──────── DATA PROVIDED ────────
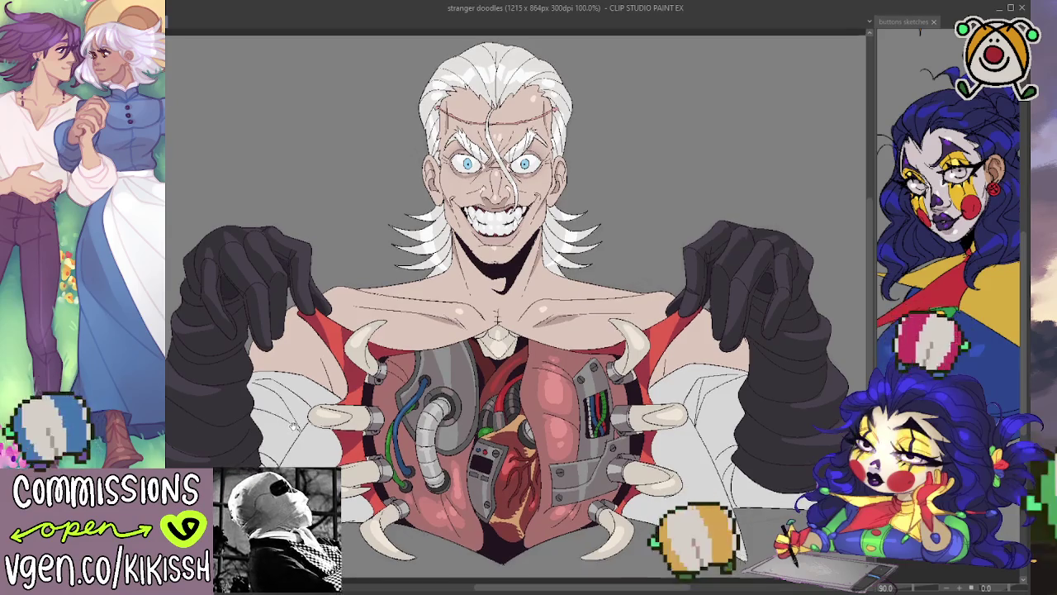
{"action": "left_click_drag", "start_coordinate": [506, 331], "coordinate": [507, 335]}
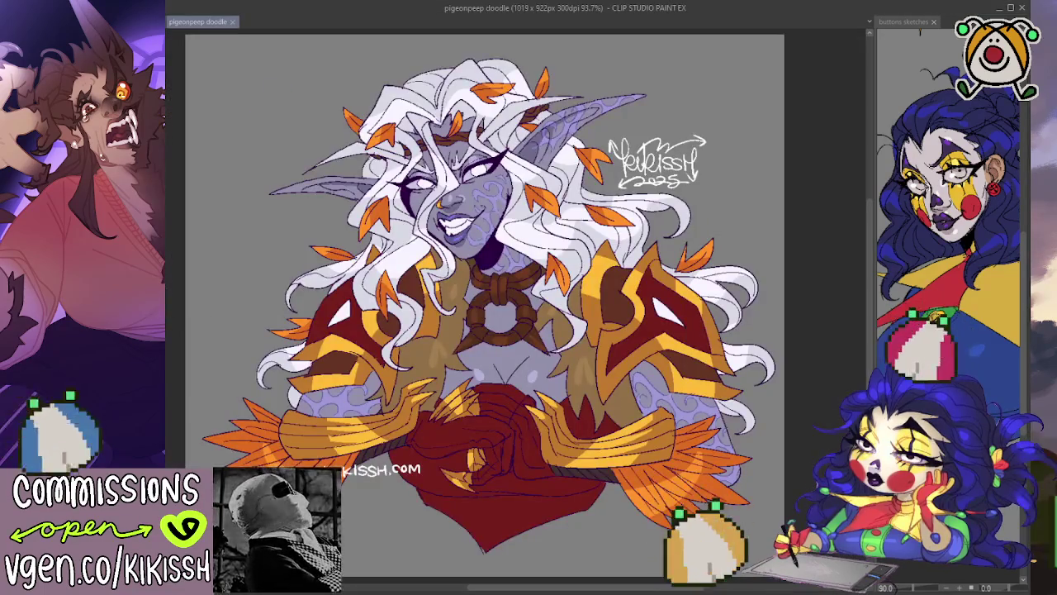
Paste the white 2025 signature from pigeonpeep doodle beside the man's head
{"action": "key", "text": "ctrl+alt+0"}
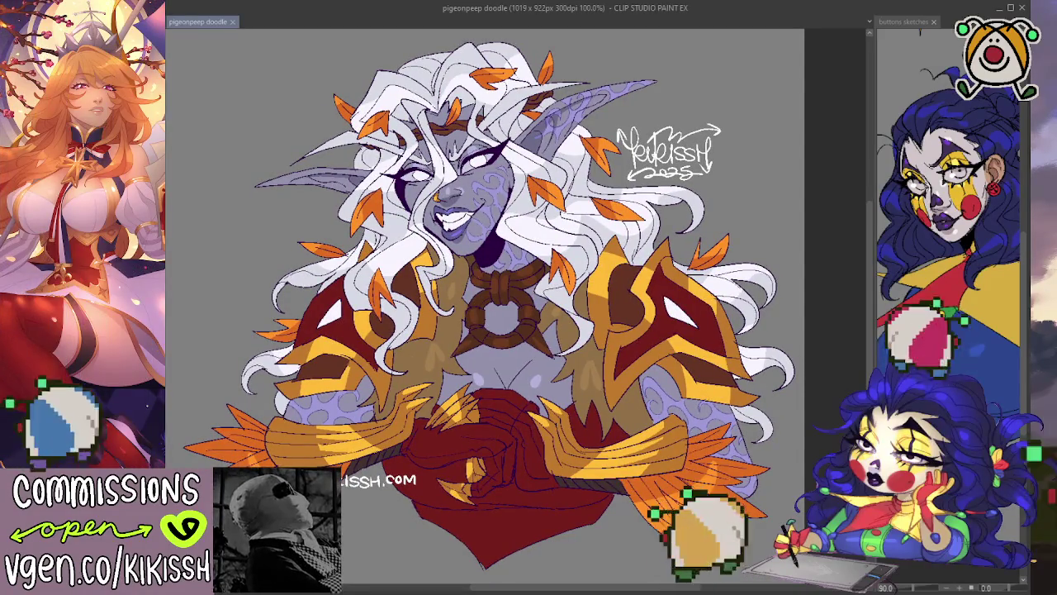
{"action": "key", "text": "ctrl+Tab"}
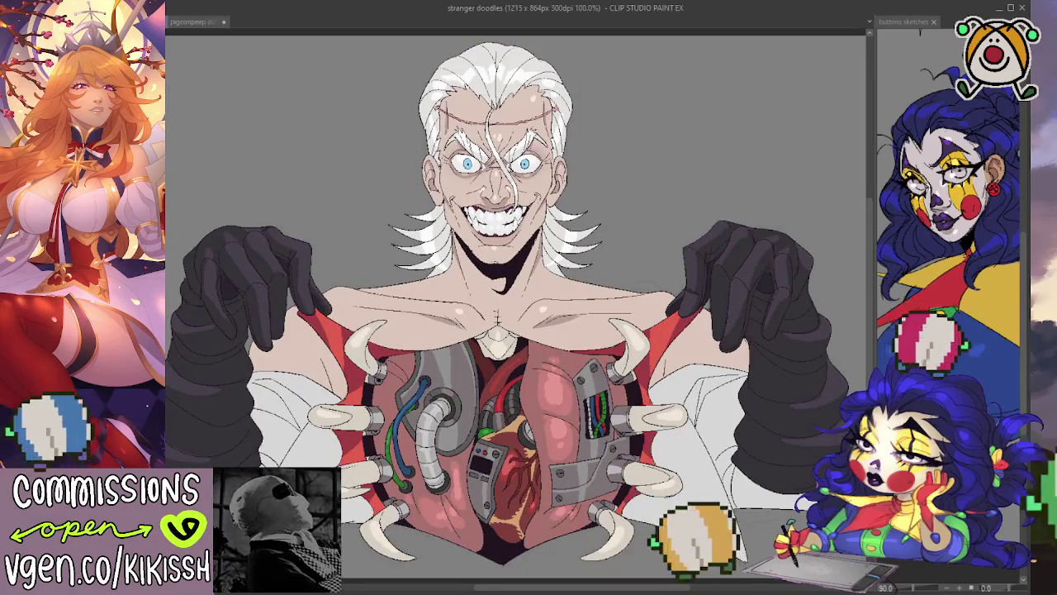
{"action": "key", "text": "ctrl+v"}
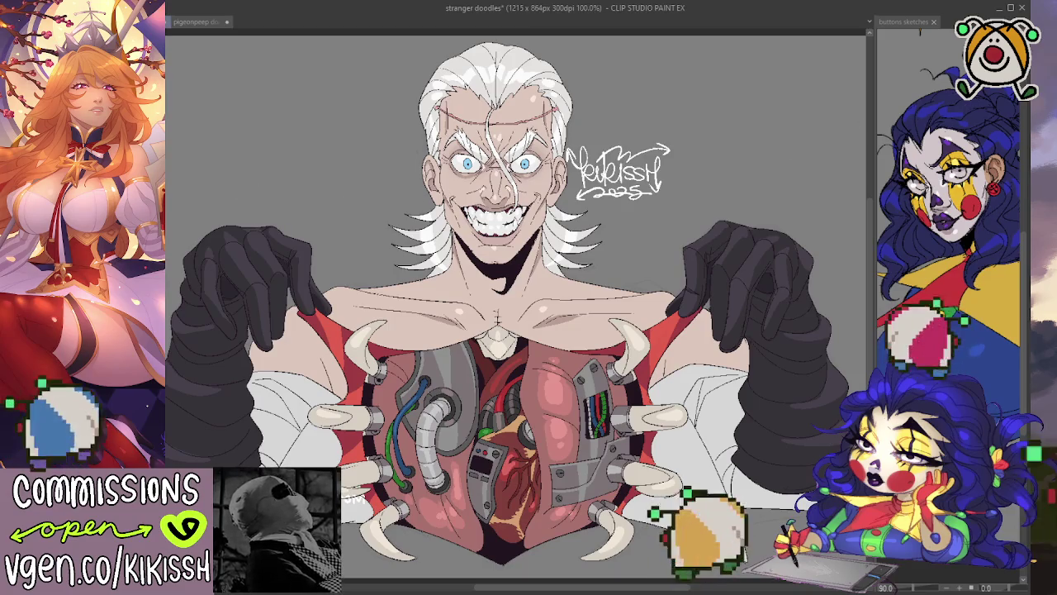
Drag the signature down to the lower right beside the coat hem, recentring the view
{"action": "left_click_drag", "start_coordinate": [653, 201], "coordinate": [675, 282]}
────────
*DESCRIPTION OF THE TASK*. Copy every entry exactly, leaving out the pictures.

*YOUR RESPONSE*.
{"action": "left_click_drag", "start_coordinate": [506, 331], "coordinate": [507, 335]}
Paste the white 2025 signature from pigeonpeep doodle beside the man's head
{"action": "key", "text": "ctrl+alt+0"}
{"action": "key", "text": "ctrl+Tab"}
{"action": "key", "text": "ctrl+v"}
Drag the signature down to the lower right beside the coat hem, recentring the view
{"action": "left_click_drag", "start_coordinate": [653, 201], "coordinate": [675, 282]}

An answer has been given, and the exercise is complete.